Cuarteto Iberia. Sociedad Filarmónica de Gijón. Teatro Jovellanos, miércoles, 28 de
enero de 2026.
Los socios de la Filarmónica esperaban con interés un concierto dedicado al cuarteto de
cuerda, considerado la forma más depurada de la música de cámara, y el Cuarteto Iberia
cumplió sobradamente esas expectativas con un programa ambicioso que recorrió cinco
siglos de historia musical, desde el Renacimiento hasta finales del siglo XX.

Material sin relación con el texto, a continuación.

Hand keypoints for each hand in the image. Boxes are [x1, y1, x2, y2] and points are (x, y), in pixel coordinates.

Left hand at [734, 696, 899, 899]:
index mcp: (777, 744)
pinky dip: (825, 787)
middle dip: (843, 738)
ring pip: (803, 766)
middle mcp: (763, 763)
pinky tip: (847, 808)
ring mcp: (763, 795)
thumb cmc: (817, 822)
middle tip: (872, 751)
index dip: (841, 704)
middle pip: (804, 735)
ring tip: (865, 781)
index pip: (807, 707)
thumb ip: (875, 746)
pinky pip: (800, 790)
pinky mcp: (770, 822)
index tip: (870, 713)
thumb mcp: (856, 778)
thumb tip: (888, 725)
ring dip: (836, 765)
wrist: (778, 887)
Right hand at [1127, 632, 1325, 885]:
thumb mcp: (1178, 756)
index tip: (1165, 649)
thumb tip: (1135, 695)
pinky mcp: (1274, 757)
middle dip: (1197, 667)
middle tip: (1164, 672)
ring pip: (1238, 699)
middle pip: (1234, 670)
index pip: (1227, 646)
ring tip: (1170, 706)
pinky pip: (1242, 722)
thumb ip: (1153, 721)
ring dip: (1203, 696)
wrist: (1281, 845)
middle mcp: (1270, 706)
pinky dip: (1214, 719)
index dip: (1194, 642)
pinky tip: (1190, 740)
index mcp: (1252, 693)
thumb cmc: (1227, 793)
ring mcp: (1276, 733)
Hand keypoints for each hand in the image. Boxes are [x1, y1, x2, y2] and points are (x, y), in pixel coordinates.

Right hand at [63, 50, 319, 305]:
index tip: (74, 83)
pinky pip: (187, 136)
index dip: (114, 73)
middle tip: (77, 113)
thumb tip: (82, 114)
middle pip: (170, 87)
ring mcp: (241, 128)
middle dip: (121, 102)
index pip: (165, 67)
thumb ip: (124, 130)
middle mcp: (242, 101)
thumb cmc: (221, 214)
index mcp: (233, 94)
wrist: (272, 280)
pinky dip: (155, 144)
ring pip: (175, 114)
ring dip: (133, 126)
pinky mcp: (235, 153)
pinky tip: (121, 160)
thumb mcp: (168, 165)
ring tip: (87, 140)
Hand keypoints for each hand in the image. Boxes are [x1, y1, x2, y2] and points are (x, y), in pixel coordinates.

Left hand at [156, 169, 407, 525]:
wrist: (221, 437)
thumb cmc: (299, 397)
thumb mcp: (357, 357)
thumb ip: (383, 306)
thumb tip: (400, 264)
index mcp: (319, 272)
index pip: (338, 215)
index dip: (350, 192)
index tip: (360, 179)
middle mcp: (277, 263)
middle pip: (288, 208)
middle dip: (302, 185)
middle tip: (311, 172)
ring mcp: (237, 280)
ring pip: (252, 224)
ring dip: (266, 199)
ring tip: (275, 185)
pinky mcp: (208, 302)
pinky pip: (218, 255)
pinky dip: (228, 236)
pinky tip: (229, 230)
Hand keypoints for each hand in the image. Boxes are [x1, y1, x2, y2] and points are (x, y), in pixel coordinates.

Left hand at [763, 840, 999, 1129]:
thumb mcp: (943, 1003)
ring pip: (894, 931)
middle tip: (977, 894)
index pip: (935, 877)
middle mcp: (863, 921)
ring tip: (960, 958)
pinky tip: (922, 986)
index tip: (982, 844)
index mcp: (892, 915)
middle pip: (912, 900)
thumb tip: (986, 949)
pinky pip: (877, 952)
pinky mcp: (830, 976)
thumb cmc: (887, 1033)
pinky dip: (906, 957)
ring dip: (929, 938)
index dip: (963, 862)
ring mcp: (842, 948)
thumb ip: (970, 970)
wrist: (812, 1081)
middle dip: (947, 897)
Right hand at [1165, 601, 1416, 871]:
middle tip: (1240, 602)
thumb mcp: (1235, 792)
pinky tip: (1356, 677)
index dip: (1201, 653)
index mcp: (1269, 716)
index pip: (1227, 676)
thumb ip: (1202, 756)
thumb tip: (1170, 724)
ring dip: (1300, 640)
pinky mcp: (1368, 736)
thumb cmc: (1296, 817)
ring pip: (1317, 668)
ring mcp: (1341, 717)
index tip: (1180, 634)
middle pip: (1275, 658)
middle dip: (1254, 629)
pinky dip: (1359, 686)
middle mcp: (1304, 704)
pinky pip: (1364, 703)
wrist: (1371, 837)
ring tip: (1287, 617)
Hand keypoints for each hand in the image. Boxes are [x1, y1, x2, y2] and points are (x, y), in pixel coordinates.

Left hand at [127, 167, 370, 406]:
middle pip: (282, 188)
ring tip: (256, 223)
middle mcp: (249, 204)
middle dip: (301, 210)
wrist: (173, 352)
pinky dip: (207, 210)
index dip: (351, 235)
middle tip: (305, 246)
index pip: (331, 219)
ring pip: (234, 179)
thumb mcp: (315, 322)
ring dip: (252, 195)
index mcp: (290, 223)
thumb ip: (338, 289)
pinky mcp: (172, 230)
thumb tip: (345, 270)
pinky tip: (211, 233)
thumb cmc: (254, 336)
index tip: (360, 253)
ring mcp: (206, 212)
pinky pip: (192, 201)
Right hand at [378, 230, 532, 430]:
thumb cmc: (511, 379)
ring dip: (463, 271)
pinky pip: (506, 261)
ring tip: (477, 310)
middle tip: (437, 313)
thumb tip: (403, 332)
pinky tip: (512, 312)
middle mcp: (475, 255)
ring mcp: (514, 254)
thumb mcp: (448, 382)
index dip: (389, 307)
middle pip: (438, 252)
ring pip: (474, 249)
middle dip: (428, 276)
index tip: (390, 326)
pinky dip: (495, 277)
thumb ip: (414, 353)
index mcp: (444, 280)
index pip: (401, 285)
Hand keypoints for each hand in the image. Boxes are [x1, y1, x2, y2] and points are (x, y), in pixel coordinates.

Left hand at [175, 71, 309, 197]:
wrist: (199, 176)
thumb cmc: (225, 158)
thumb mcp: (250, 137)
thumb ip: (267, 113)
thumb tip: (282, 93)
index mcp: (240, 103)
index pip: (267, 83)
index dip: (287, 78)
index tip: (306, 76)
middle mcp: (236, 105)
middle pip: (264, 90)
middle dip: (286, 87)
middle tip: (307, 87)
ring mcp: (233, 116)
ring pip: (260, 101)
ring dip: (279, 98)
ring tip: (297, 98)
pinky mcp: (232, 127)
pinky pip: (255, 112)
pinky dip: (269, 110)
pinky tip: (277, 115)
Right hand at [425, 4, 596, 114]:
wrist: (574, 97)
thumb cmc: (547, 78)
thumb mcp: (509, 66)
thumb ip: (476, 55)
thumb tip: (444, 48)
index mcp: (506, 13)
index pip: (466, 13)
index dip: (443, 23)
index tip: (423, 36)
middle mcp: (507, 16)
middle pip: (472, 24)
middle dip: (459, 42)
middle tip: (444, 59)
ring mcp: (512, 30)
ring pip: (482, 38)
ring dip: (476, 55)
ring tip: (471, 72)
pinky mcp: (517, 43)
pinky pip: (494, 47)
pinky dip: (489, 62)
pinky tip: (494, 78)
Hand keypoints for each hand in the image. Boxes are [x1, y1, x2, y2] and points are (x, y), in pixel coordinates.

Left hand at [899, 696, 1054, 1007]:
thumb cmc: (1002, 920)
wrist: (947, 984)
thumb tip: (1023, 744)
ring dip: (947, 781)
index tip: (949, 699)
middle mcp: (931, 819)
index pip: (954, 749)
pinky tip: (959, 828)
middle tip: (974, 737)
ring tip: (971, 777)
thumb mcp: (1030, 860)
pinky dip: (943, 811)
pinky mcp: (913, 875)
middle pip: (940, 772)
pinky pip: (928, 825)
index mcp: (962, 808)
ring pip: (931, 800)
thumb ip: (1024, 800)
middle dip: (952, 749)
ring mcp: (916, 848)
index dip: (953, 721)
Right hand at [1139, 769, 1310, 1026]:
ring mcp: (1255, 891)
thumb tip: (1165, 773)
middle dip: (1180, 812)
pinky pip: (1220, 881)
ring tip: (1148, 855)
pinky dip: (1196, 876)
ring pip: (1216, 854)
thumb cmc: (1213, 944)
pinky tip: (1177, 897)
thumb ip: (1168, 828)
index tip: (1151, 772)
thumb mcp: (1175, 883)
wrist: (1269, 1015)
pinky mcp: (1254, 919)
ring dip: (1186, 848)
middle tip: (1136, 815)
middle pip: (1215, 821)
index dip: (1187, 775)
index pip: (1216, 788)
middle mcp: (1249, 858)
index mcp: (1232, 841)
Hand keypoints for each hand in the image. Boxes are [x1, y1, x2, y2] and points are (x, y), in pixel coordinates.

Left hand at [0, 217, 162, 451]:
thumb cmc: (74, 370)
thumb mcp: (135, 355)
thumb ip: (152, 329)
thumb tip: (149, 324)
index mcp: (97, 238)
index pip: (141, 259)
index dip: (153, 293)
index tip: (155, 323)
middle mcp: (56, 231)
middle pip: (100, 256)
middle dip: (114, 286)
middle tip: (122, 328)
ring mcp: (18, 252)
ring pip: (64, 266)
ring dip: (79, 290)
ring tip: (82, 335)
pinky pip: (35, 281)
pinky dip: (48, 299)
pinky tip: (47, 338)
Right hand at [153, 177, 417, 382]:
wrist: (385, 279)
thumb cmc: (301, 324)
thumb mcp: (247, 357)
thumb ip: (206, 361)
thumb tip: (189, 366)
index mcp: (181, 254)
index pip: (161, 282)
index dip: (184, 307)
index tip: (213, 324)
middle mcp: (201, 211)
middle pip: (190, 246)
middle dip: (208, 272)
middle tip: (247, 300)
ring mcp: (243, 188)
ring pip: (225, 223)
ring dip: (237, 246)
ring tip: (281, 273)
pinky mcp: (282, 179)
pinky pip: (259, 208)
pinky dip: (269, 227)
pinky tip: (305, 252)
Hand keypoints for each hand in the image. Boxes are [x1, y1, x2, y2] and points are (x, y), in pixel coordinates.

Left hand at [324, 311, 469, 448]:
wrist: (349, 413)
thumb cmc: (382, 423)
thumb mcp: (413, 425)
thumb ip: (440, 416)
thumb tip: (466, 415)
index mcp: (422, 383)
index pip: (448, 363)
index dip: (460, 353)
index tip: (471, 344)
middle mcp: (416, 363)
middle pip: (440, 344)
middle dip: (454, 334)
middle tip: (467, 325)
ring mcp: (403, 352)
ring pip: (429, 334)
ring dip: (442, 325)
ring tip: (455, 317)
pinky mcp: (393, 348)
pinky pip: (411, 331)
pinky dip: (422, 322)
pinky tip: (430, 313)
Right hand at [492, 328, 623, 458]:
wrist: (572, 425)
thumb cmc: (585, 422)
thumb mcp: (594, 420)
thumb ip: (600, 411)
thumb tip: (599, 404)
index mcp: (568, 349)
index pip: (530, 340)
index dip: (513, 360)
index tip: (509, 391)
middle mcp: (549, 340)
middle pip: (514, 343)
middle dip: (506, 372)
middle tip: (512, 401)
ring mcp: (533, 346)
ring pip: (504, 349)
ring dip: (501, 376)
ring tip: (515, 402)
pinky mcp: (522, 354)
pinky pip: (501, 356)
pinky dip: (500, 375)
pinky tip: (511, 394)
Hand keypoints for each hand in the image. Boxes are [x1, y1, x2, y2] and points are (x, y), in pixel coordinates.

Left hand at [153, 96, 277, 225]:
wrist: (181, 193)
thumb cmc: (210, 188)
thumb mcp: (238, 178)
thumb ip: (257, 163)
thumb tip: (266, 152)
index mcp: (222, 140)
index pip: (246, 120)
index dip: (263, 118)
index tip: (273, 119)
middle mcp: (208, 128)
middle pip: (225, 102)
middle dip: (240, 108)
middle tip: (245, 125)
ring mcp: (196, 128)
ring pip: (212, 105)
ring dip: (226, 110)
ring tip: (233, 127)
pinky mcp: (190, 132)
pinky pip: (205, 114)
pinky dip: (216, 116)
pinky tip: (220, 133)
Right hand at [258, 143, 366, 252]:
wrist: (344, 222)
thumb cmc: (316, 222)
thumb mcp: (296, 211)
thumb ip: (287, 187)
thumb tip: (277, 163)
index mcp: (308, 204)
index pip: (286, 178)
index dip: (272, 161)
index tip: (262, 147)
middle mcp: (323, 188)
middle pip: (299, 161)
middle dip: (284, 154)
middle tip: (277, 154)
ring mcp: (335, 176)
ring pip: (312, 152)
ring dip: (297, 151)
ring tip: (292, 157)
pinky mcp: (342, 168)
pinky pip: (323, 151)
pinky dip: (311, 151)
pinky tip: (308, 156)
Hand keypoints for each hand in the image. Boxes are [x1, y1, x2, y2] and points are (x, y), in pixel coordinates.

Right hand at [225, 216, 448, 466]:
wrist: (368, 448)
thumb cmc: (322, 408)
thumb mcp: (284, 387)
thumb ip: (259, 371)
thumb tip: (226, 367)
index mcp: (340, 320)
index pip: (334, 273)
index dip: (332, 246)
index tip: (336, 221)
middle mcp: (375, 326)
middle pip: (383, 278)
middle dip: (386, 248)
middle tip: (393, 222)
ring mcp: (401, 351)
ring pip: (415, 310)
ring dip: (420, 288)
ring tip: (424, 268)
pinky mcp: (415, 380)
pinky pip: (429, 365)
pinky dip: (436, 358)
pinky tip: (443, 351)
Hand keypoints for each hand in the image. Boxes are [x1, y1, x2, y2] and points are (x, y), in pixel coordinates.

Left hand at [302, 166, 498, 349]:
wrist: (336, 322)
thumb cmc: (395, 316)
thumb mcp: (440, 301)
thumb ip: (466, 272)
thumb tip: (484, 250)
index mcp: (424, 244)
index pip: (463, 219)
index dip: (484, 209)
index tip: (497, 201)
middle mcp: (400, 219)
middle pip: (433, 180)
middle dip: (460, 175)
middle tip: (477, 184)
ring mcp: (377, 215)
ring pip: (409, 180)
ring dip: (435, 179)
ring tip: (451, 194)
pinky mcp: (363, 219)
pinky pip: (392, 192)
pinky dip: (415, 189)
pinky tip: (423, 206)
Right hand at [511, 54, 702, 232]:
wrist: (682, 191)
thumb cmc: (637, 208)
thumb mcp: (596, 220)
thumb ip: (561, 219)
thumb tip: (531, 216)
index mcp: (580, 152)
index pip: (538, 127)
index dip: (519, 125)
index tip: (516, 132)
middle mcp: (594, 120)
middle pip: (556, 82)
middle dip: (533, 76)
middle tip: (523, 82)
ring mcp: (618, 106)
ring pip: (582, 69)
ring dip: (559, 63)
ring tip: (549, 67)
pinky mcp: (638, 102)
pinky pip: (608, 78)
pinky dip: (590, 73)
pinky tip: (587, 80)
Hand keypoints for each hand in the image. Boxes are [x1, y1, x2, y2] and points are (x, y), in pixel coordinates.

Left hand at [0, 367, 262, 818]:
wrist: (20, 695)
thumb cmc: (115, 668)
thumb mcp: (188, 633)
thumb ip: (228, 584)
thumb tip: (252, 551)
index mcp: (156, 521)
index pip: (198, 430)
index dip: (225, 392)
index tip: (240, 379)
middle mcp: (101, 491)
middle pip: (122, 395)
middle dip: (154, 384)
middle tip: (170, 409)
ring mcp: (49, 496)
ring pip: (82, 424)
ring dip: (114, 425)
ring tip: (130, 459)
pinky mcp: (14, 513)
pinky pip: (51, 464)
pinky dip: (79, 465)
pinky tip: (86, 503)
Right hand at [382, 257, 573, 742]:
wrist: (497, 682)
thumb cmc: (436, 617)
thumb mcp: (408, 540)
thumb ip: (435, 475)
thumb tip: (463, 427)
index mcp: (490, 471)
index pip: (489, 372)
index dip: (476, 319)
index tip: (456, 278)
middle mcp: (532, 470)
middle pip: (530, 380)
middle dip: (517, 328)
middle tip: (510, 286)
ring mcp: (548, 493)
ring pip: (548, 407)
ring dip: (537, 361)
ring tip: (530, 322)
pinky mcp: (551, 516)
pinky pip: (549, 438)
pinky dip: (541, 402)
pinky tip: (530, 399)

El concierto se inició con la ensalada “La Negrina” de Mateo Flecha “El Viejo”, figura
clave del Renacimiento español. Esta forma polifónica, caracterizada por la mezcla de
estilos y elementos diversos, fue interpretada por el Cuarteto Iberia de manera original y
extrovertida. Los intérpretes rompieron con la visión solemne que suele asociarse a la
música antigua, subrayando su carácter lúdico mediante la incorporación de percusiones
y canto, tanto solista como coral, con textos humorísticos que sorprendieron y
divirtieron al público. Esta propuesta escénica recordó que muchas de estas obras
estaban concebidas para el entretenimiento cortesano y no para la gravedad que hoy se
les atribuye.
El cambio de siglo llegó de la mano de Mozart. Los Iberia se colocaron,
metafóricamente, las imaginarias pelucas blancas para abordar “La caza”. Dedicada a
Haydn y estructurada en cuatro movimientos, la obra combina un aparente desenfado
con una compleja elaboración armónica y formal. El Cuarteto Iberia supo captar ese
equilibrio, con mayor peso técnico en el primer violín, resuelto dignamente por Marta
Peño, destacando especialmente el Allegro assai final.
La segunda parte estuvo dedicada al Cuarteto op. 132 de Beethoven, una de las cumbres
del género. Compuesta en plena sordera y tras un periodo de grave enfermedad, la obra
transmite una profunda carga emocional. La interpretación evidenció un trabajo
minucioso y una comprensión profunda del lenguaje beethoveniano, destacando el
amplio scherzo de grandes dimensiones que evoca a la musette y el conmovedor
movimiento central. El resultado superó al de Mozart y fue acogido con prolongados
aplausos, correspondidos con una pieza minimalista de Philip Glass que devolvió los
estados de ánimo colectivos a una serena y deseada calma.